What constitutes a valid will? Can one write it on a napkin? The short answer is yes, although depending on the state and personal circumstances, this may vary. A “napkin will” must be totally written, dated, and signed in your handwriting; but even still, the contents may not be distributed in accordance with your intentions. For this reason, it is best to enlist the help of a qualified attorney. In every instance, a valid will must be physically available, so it is commonly typed and then printed for signing. It must be signed by the testator (you), and two adult witnesses. Some states have more specific requirements, including that a witness cannot be a spouse or someone who will inherit from the will.
Testacy refers to the estate of a deceased person with a valid will. Intestacy, the opposite, is the estate without a last will and testament. Dying testate or intestate can have major impacts on how a person’s assets are distributed. If a person dies intestate, the assets are then distributed according to the laws of his or her residential state. If a person dies testate, his or her assets are distributed according to the last will and testament, as the lawyers at MDS Law can explain. The executor, who is in charge of a will, carries out duties that are both stated and implied in the will. These duties include collecting property, paying any debts, and distributing property based on the will. It is essential to name a trustworthy and capable executor.

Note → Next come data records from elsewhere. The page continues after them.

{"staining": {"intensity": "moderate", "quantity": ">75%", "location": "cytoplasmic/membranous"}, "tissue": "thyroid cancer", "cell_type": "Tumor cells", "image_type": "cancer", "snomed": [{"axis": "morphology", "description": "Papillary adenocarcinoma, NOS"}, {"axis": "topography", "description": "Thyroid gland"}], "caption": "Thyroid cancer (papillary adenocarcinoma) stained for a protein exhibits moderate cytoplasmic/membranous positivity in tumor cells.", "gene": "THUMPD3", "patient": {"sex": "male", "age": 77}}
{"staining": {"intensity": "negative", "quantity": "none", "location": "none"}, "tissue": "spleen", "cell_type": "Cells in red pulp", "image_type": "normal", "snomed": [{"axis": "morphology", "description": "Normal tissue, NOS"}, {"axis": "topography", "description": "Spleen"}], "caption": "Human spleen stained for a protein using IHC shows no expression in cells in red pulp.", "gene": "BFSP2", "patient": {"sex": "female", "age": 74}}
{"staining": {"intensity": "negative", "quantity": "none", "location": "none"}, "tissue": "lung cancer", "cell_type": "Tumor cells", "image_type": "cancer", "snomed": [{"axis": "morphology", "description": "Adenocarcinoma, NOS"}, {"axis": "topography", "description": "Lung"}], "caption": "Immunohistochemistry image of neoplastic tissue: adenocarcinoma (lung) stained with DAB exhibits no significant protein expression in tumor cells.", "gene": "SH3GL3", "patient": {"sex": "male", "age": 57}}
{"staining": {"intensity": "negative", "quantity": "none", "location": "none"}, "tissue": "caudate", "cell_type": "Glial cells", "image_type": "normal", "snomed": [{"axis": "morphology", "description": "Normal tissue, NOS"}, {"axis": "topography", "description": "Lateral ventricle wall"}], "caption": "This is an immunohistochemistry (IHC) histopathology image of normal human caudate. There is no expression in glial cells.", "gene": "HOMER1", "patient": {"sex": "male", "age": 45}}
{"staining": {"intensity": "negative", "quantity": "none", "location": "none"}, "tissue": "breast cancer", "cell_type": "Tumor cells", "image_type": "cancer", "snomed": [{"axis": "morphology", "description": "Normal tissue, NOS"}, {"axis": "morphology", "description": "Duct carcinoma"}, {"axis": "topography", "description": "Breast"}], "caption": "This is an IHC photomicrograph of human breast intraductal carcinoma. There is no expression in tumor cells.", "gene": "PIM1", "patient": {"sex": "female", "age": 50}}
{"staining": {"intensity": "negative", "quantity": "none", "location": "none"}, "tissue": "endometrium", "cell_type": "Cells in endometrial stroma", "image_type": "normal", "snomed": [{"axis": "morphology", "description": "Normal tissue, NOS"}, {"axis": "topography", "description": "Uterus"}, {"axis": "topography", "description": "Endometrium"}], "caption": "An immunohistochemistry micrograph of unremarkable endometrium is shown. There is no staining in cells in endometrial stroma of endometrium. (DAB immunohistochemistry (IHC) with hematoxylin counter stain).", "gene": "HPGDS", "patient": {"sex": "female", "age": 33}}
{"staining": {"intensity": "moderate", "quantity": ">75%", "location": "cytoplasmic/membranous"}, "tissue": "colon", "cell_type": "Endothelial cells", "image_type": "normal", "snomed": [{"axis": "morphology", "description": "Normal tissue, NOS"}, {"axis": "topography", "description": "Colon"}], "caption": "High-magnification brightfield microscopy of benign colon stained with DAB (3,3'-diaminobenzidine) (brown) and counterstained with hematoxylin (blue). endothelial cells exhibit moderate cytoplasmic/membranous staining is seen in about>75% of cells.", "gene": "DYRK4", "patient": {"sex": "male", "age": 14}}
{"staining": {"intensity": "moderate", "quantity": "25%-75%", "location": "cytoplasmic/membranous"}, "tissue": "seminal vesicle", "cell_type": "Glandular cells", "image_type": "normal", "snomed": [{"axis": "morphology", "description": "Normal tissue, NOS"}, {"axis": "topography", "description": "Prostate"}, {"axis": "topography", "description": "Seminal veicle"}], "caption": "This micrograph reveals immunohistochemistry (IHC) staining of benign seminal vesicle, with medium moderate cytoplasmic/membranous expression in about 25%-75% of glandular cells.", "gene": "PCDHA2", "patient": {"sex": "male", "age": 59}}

Avoiding probate (the legal process when a person dies to distribute his or her assets) with a will is possible, but prior actions need to be taken. You must arrange for all owned property to be distributed without court intervention. This may involve joint ownership of shared property, or even giving property away during your lifetime. Naming financial accounts with a beneficiary after your death can also reduce complications in the estate administration process. Take into account that a will alone typically does not avoid probate, but these methods can provide solutions in many situations. Seek the counsel of a legal professional for further information and guidance.